Group-Based Signaling and Access Control for Cellular Machine-to-Machine Communication

2013 
Global connectivity and broad coverage of cellular networks constitute a platform for ubiquitous machine-to-machine (M2M) service provisioning on a large scale. However, the access attempt to the radio access network from a massive number of devices demands new cellular access mechanism and signaling design to avoid congestion of control channels. We propose group-based access and signaling policies through a two-level device partitioning, namely, paging groups and access groups. Group paging enables the base station to coordinate access to the network and hence control the random access channel (RACH) overload.
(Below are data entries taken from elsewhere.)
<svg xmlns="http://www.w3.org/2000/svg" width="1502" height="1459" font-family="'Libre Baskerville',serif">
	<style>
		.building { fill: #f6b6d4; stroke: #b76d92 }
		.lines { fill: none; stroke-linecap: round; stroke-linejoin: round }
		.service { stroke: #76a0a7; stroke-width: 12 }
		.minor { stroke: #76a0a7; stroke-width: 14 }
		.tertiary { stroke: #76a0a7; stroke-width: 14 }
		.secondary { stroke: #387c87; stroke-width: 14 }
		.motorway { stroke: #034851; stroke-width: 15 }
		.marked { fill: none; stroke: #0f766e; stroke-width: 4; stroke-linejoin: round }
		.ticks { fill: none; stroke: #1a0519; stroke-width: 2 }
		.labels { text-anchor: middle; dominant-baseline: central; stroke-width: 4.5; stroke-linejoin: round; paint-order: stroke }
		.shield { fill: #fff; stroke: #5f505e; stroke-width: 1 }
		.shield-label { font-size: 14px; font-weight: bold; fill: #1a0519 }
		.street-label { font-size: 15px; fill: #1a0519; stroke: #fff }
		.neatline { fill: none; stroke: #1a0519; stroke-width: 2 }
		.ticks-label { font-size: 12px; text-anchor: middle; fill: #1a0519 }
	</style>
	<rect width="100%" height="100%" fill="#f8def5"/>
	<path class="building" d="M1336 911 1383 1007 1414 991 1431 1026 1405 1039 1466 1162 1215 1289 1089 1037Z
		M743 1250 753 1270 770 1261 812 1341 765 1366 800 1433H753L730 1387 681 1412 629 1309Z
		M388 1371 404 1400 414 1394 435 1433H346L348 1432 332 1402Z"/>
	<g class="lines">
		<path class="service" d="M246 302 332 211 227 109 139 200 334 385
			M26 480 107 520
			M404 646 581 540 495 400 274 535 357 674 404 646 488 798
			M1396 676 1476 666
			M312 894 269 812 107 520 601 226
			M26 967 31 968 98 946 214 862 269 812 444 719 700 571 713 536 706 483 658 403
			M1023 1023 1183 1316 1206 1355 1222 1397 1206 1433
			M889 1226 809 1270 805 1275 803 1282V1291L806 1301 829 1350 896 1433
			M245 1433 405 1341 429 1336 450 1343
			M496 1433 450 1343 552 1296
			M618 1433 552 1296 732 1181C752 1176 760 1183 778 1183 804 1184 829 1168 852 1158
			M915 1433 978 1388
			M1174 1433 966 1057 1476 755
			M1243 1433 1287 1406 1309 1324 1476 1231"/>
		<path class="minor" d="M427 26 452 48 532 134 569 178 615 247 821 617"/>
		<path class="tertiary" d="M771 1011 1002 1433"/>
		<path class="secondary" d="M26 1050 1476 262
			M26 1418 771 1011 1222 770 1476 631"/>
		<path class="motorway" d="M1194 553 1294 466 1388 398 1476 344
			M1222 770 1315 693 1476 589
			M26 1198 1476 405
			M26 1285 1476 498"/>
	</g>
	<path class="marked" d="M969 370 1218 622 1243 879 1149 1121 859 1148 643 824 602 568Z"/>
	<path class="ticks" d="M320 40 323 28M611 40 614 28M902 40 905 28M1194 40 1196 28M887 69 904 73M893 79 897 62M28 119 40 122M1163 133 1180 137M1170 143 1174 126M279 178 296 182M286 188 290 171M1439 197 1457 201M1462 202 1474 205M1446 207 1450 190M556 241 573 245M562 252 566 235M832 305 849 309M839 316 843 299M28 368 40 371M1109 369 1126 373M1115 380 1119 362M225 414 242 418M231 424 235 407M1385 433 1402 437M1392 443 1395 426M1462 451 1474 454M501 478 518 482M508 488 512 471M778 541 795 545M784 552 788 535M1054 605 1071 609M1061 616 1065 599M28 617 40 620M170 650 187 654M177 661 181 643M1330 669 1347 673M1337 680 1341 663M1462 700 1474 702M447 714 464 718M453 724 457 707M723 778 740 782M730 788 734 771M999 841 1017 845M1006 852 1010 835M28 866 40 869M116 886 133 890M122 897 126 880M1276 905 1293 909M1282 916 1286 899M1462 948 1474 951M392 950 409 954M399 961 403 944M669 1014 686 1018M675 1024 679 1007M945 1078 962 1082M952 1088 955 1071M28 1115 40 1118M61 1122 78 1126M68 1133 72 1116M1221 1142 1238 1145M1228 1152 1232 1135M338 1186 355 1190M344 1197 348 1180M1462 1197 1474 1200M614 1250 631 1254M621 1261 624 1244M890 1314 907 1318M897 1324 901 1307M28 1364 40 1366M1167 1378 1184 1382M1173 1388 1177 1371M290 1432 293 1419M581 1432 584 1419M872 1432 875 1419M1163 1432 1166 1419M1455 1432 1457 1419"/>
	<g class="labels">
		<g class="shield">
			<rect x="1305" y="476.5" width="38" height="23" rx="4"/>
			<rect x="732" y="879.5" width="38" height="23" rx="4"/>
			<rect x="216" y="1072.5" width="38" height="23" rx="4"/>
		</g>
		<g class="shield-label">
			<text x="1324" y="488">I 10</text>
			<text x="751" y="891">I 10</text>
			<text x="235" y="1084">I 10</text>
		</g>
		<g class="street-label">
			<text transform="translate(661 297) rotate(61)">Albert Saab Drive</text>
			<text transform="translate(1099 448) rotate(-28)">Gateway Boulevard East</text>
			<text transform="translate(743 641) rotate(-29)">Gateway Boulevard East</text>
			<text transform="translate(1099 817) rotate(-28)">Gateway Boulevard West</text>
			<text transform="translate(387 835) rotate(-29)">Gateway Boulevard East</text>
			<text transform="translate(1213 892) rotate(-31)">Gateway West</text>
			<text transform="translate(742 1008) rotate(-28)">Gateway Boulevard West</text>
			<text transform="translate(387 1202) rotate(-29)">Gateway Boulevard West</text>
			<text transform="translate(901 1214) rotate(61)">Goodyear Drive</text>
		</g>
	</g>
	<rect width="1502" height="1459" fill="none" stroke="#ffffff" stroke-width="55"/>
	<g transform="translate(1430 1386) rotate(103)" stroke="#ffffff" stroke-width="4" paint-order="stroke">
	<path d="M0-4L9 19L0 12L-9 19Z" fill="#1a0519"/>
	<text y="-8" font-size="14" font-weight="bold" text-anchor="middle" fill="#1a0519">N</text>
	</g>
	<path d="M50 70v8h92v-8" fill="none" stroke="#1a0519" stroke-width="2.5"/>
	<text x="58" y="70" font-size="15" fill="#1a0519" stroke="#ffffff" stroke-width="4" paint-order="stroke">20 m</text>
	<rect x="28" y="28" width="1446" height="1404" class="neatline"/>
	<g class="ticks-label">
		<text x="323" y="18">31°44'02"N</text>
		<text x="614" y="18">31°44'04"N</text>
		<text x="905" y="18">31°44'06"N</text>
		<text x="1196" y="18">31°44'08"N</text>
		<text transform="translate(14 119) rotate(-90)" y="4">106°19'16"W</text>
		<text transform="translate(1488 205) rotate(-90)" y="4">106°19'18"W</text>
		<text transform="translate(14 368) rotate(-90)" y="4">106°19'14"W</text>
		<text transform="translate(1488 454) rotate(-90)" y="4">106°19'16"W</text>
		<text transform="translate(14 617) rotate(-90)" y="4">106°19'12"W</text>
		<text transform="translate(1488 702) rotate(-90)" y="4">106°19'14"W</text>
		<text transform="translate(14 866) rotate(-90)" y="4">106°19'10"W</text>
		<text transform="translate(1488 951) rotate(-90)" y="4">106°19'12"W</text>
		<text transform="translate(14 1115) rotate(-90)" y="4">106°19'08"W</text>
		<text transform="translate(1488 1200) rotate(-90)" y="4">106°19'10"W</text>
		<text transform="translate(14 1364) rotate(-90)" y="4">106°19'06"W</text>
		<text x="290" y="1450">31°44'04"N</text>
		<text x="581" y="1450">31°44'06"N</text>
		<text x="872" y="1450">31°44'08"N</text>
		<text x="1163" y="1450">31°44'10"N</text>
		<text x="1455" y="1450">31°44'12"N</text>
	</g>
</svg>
However, unlike the conventional scheme where each individual device attempts access to the network, our proposed group-based access mechanism delegates the random access procedure of the devices in an access group to a designated device, referred to as group delegate. In addition, we develop signaling schemes that enable resource allocation at the level of access groups for direct data report as well as a group-based connection via group delegate. Numerical results show that the group access procedure achieves significantly smaller access delay than the conventional access scheme. It is also shown that the group-based signaling policies require signaling overhead proportional to the number of group delegates instead of the number of devices. The proposed group-based schemes enable scaling the number of devices paged simultaneously while controlling the access signaling congestion, access delay, and overhead. Furthermore, the group-based connection enables more resource re- use and hence more efficient resource usage for data transmission.